Northern Minnesota businesses sue Dept. of Interior over mineral leases
DULUTH—A group of businesses is suing the U.S. Department of the Interior over its decision to reinstate Twin Metals' mineral leases.
In a lawsuit filed Thursday morning, June 21, nine northern Minnesota businesses — mostly canoe outfitters — claim Twin Metals' proposed copper-nickel mine would hurt their business by polluting the nearby Boundary Waters Canoe Area Wilderness.
Twin Metals won back critical federal mineral leases in early May previously withheld by the Obama administration. The leases cover areas at and around the proposed mine site along the Kawishiwi River and Birch Lake just outside the BWCAW.
"The drop-in visitors would definitely harm my major retailers and wholesale buyers. There are other places to mine and other copper deposits in the world, but there is only one Boundary Waters," Michael Cichanowski, Founder and President of Wenonah Canoe, said in a statement.
Twin Metals pushed back Thursday against the lawsuit.

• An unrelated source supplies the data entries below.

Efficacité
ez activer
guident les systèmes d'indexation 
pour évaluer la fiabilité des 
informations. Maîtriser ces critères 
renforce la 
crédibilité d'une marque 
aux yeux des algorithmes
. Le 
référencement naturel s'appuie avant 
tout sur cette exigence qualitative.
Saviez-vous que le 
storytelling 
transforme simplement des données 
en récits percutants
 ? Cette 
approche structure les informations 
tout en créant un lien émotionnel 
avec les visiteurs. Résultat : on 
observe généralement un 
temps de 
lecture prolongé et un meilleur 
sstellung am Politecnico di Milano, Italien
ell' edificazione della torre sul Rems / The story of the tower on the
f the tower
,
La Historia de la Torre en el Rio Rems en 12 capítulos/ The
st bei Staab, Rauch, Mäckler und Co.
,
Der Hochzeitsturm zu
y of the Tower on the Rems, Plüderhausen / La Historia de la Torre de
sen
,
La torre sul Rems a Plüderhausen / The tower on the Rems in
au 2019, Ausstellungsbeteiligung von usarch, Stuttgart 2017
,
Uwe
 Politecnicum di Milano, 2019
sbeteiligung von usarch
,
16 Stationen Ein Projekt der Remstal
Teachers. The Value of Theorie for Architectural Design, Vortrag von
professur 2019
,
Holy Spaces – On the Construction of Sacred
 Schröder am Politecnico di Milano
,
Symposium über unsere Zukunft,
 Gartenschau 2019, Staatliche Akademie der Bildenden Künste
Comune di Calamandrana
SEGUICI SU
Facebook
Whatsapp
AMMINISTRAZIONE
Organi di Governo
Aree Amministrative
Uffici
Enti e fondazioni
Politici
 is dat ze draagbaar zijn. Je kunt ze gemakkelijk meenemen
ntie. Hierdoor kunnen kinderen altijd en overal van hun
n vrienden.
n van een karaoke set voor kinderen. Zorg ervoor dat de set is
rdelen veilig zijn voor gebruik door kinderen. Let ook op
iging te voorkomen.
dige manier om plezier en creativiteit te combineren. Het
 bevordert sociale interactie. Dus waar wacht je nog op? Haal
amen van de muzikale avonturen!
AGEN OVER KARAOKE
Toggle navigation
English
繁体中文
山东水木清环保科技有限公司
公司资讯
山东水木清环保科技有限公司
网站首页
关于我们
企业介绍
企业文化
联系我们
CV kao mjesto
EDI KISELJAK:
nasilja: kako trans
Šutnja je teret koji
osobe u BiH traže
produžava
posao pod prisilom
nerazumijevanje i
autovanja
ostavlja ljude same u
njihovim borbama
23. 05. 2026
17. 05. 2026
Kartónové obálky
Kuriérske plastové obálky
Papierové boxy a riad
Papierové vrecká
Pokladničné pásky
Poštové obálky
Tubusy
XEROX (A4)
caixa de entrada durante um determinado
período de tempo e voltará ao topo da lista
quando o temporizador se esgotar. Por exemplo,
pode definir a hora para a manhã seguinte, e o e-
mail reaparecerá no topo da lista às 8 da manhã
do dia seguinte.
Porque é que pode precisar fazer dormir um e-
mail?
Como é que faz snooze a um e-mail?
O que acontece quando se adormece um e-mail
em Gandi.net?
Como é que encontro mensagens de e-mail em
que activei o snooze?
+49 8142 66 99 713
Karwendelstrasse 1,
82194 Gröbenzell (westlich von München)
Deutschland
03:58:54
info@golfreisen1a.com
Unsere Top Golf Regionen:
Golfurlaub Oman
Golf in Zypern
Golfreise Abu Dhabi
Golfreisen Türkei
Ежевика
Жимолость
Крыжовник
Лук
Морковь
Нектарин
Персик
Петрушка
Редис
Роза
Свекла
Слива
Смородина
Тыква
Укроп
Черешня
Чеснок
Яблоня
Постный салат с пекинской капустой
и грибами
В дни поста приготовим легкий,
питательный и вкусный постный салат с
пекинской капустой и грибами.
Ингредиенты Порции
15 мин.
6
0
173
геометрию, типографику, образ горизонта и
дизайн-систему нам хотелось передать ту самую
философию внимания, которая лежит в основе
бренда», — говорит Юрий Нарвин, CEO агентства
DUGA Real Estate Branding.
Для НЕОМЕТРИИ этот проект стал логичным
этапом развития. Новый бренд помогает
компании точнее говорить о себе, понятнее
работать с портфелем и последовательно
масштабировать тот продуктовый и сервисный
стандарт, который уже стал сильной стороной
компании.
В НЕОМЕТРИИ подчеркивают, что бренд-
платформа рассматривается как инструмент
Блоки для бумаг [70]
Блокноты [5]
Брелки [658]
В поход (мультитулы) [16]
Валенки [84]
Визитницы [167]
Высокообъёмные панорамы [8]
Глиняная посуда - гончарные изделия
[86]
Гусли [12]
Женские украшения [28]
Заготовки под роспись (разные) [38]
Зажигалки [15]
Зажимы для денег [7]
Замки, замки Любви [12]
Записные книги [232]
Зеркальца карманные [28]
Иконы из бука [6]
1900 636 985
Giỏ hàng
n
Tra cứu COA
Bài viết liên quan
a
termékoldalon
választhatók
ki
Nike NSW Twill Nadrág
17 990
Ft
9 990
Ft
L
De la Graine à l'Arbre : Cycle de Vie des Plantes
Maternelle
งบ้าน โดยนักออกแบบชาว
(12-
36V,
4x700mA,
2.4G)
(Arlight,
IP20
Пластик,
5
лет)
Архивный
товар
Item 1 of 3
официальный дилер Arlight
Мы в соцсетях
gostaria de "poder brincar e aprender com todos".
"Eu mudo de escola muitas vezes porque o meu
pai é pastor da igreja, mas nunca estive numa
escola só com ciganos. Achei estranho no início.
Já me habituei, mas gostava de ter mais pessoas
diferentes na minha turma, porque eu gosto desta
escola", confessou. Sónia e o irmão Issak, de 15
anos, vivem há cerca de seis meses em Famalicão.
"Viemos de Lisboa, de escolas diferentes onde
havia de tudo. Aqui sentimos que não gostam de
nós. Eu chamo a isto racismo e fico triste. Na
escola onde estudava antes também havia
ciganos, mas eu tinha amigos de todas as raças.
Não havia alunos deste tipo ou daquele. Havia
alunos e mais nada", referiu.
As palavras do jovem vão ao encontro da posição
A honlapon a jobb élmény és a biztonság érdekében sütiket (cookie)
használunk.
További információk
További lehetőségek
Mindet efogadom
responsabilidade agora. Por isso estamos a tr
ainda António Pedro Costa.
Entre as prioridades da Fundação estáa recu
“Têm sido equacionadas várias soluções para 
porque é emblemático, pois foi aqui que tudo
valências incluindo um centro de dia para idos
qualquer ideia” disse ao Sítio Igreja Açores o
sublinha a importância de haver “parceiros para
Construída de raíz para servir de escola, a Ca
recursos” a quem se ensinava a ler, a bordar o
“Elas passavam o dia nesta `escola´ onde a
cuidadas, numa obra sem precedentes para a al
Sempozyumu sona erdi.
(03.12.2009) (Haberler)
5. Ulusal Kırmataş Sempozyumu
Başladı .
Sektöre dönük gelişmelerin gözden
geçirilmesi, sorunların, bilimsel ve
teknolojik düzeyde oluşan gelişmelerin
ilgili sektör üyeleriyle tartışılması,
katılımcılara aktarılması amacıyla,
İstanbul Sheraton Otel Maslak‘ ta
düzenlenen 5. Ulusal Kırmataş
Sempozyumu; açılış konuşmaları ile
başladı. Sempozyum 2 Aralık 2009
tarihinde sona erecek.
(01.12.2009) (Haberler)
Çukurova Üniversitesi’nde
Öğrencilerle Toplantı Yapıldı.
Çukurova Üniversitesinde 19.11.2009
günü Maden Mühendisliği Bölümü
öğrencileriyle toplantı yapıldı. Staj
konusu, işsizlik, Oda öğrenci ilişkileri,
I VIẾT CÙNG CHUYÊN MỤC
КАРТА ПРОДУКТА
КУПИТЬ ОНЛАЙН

"Twin Metals is reviewing the complaint filed earlier today challenging the federal government's reinstatement of Twin Metals' leases in the Superior National Forest," Twin Metals spokesman Bob McFarlin said in a statement. "Twin Metals firmly believes there is no basis for a court to disturb the reinstatement of the leases, and will take appropriate steps to defend the government's actions."
Frank Ongaro, executive director of MiningMinnesota, a copper-nickel mining advocacy group, disregarded the lawsuit in a telephone interview on Thursday.
"I don't see any basis for the action and I don't see anything but a whole bunch of misinformation and false information in their release," Ongaro said.
Voyageur Outward Bound School, Piragis Northwoods Company, Ely Outfitting Company and Boundary Waters Guide Service, Wenonah Canoe, Sawbill Canoe Outfitters, Hungry Jack Outfitters, Women's Wilderness Discovery, River Point Resort and Outfitting Company and Northeastern Minnesotans for Wilderness were listed as plaintiffs in the lawsuit filed in U.S. District Court for the District of Columbia.
The lawsuit comes just weeks after more than 170 businesses and outdoor groups signed letters opposing the reinstatement of the expired mineral leases and the mining company's updated plans to build their concentrator and processing plant closer to their mine site.
"The Boundary Waters is one of the only places in the entire United States that a person can escape civilization. Without the appeal of the pure Wilderness, travel into the Boundary Waters would most certainly wane. The decrease in visitors would greatly affect many outfitters, which in turn would result in a potentially large loss of business for Northstar Canoes," Ted Bell of Northstar Canoes said in a statement.